After the presentation of the testimony, it was moved that the students should be suspended from the university. This motion failed but it was resolved by the faculty committee, “That, although the faculty were morally convinced of the student’s guilt, yet they do not consider the evidence adduced to substantiate the charge as sufficiently legally to convict him.” Remember at this time, slaves could not testify against whites in the South.
In spite of the faculty decision, Barnard did ask the students to withdraw from the university. One student that had assaulted Jane would latter apply for readmission, but Barnard succeeds in preventing his re-enrollment. There was some student rebellion and several men in protest transferred to Cumberland University in Lebanon, Tennessee.
As the event became public knowledge, critics of Barnard seized upon the opportunity to have the Chancellor replaced. Banham started a whispering campaign and he would tell anyone that would listen that Barnard was “in favor of taking negro testimony against students.” When this came to Barnard’s attention, he indignantly denied it.
In Dr. Allen Cabaniss’ history of the university’s first hundred years of the University of Mississippi, he states that “through the negligence of the secretary and the seemingly ordinary and unimportant character of the proceedings (the faculty meeting of May 23, 1859), the minutes of this meeting were not reported: that page in the faculty book is blank except for the date.”
Due to this fact, Barnard called another faculty meeting for February 2, 1860. This was so that a true record of the faculty’s findings could be made a part of the university’s records. The faculty members were then allowed to enter into the minutes each of their own reasons for their vote. Barnard then asked for a full meeting of the Board of Trustees to investigate the charges made against him.
The Trustees met in Oxford on March 1st and 2nd of 1860 to hear the charges brought against Barnard by Branham. Each man had secured his own witnesses. Branham stated that his objection to the matter and to Barnard were three-fold. First, that Barnard admitted black testimony as circumstantial evidence against a student; second, that he wanted the university catalog printed “at the North,” and third, that he had considered the offer of a position at Yale.

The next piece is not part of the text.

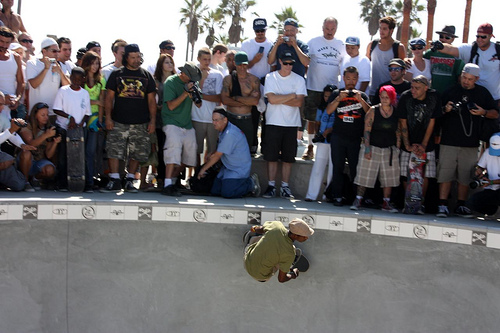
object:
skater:
[228, 202, 323, 281]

When Chancellor Barnard had been questioned and after he recounted the incident and justified his action, he concluded by saying, “as to my sentiments on the subject of slavery … I am a slave holder, and, if I know myself, I am sound on the slavery question.”
The Trustees, by unanimous vote vindicated Barnard and they stated, “F.A.P. Barnard stands fully and honorably acquitted of every charge brought against him.” They went on to resolve “and declare our full conviction that his labors are doing great service to the cause of education and science, and placing the reputation of the University upon an immovable basis.”
News of the incident and the campaign against Barnard even reached to our nation’s capitol and to the ears of former Trustee and close friend of Barnard, Secretary of the Interior Jacob Thompson of Oxford. He saw fit to write and urged him not to be “moved by these things … Such trials will only prove your firmness and worth, and the mischief will fall on the heads of your adversaries.”